In contrast, the substitution at position −11 of pncA usually possess negative PZase activity in PZAR strains.40 While we identified one A−11G PZAR mutant having a deletion of C nucleotide at position −114 in the UFR of pncA showed PZase positive, that was completely divergent from five other PZase negative A−11G PZAR mutants, which proposes that C−114del might turn the impact of A−11G mutation and produced positive PZase activity in this PZAR strain. This needs to be further studied in the forthcoming studies. Moreover, the consistent results of phenotypic and genotypic reassessment of 34.61% (9/26) PZase negative and 65.38% (17/26) PZase positive PZAR strains without any known mutation in all reported PZAR-related genes direct their linkage with cryptic resistance mechanisms of PZA in M. tuberculosis.

Conclusion

In conclusion, to the best of our knowledge, this is the first study, covering the combined phenotypic and genotypic characterization of all PZAR-associated genes in a wide range of M. tuberculosis clinical isolates. PZAR rate among MDR (69%) and pre-XDR TB (61%) was considerably higher in southern China. Though pncA played a major role (>80%) in PZAR but the simultaneous evaluation of other PZAR related genes increased the sensitivity to ~90%. Considering the difficulty of phenotypic susceptibility testing method, our data suggest that concomitant detection of mutations in pncA+ UFR, rpsA, panD, Rv2783c, and Rv2044c is more dependable.
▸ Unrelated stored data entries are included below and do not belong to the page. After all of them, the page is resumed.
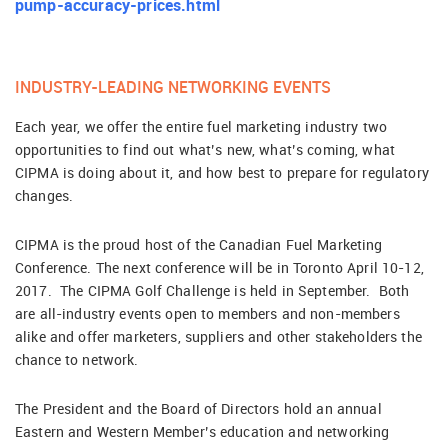
pump-accuracy-prices.html
INDUSTRY-LEADING NETWORKING EVENTS
Each year, we offer the entire fuel marketing industry two
opportunities to find out what’s new, what’s coming, what
CIPMA is doing about it, and how best to prepare for regulatory
changes.
CIPMA is the proud host of the Canadian Fuel Marketing
Conference. The next conference will be in Toronto April 10-12,
2017. The CIPMA Golf Challenge is held in September. Both
are all-industry events open to members and non-members
alike and offer marketers, suppliers and other stakeholders the
chance to network.
The President and the Board of Directors hold an annual
Eastern and Western Member’s education and networking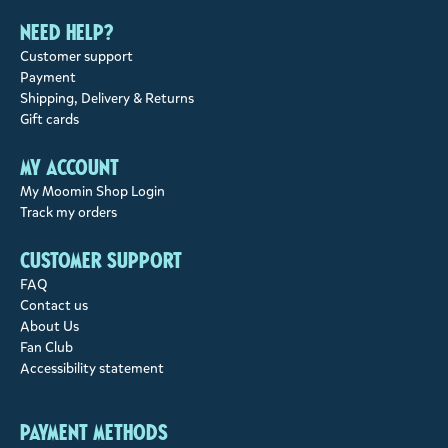
Need help?
Customer support
Payment
Shipping, Delivery & Returns
Gift cards
My account
My Moomin Shop Login
Track my orders
Customer support
FAQ
Contact us
About Us
Fan Club
Accessibility statement
Payment methods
The addition of 57 novel mutations/indels from our study in drug-resistance TB mutation database may increase the reliability of molecular diagnosis. In addition, the substitutions at positions −11 and −12 in pncA UFR caused negative PZase activity but deletion of C nucleotide at −114 altered the effect of A−11G mutation and established the normal regulation of PZase, though the strain was still resistant to PZA. In addition, the loss of PZase activity due to newly identified mutations in Rv2044 led to confer PZAR in M. tuberculosis. Lastly, the nine PZase positive PZAR mutants bearing pncA synonymous mutations/indels and 26 PZAR strains lacking any mutation in all reported PZAR-related genes with discordant PZase activities implicate the existence of unknown resistance mechanisms that need to be uncovered.

Acknowledgments

This work was supported by the National Natural Science Foundation of China (81572037,81973372), the National Mega-project of China for Main Infectious Diseases (2017ZX10302301-003-002, 2017ZX10302301-003-005) and for Innovative Drugs (2019ZX09721001-003-003), the Chinese Academy of Sciences Grants (154144KYSB20190005, YJKYYQ20170036), the Science and Technology Department of Guangdong Province (2017A020212004, 2019B110233003), the Special Funds for Economic Development of Marine Economy of Guangdong Province (GDME-2018C003) and by the Grant (SKLRD-OP-201919) from the State Key Lab of Respiratory Disease, Guangzhou Institute of Respiratory Diseases, First Affiliated Hospital of Guangzhou Medical University. This work was sponsored by Science and Technology Innovation Leader of Guangdong Province (2016TX03R095 to TZ), the UCAS Ph.D. Fellowship Program (to Hameed HMA) and CAS-TWAS President’s Ph.D. Fellowship Program (to Islam MM and Chhotaray C) for international students.

Author Contributions

All authors contributed to data analysis, drafting or revising the article, gave final approval of the version to be published, and agree to be accountable for all aspects of the work.

Disclosure

The authors report no conflicts of interest in this work.